** Task **
In the entries that follow, find each line with the word "oder" and copy it.

(Information provided)

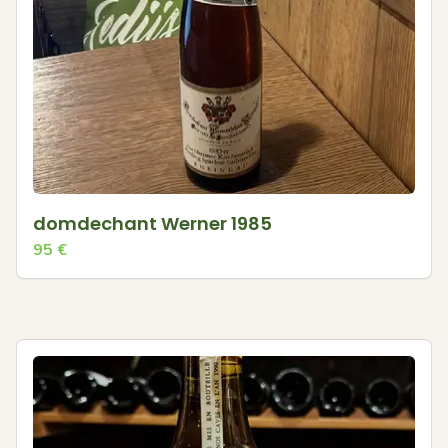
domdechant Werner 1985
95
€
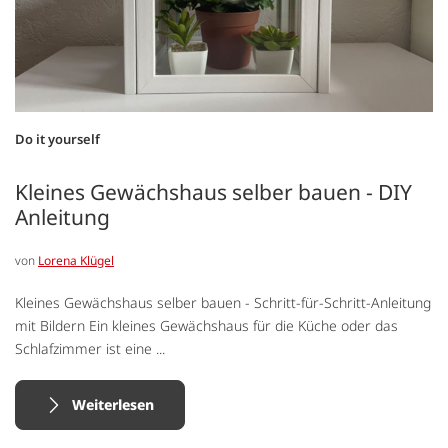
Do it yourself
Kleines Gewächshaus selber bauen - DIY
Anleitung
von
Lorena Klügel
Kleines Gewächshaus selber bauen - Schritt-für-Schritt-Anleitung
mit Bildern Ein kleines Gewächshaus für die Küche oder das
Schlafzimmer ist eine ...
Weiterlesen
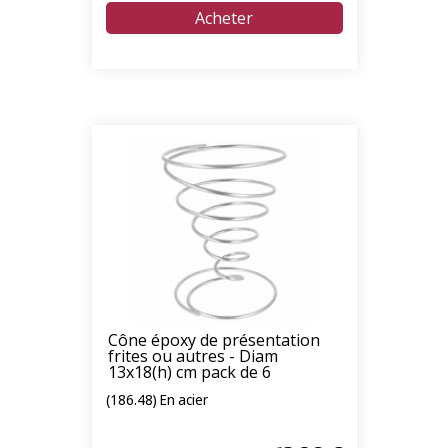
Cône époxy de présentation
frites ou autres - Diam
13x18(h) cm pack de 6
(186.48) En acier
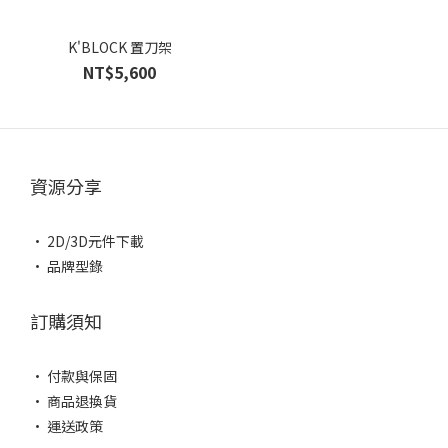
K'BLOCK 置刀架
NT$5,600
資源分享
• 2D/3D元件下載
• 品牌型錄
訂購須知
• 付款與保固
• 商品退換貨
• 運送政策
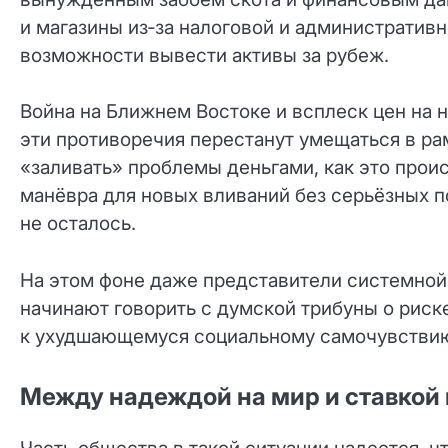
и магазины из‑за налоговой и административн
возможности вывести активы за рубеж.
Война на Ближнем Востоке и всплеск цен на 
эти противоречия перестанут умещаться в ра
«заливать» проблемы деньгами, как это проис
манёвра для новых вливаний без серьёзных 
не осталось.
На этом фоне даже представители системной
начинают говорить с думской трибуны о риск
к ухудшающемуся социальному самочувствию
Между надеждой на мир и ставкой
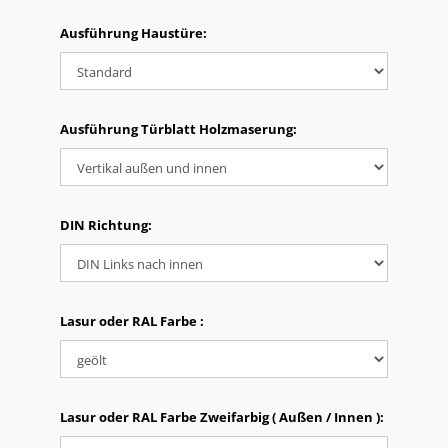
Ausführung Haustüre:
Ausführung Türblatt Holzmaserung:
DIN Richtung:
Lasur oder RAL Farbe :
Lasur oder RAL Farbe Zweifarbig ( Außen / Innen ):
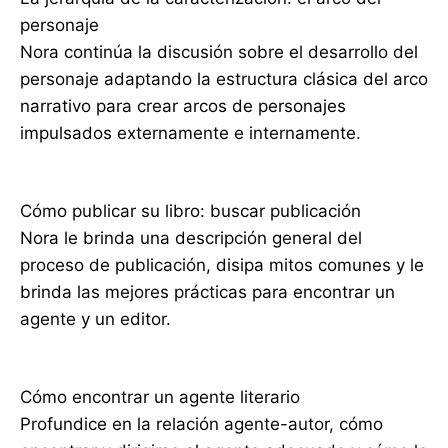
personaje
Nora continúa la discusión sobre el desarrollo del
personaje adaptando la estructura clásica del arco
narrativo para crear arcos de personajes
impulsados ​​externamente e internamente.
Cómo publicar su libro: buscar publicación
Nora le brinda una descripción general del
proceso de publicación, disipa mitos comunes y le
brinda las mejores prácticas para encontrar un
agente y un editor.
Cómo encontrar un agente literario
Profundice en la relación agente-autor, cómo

(End Information provided)

** Result for this task **
mit Bildern Ein kleines Gewächshaus für die Küche oder das
Lasur oder RAL Farbe :
Lasur oder RAL Farbe Zweifarbig ( Außen / Innen ):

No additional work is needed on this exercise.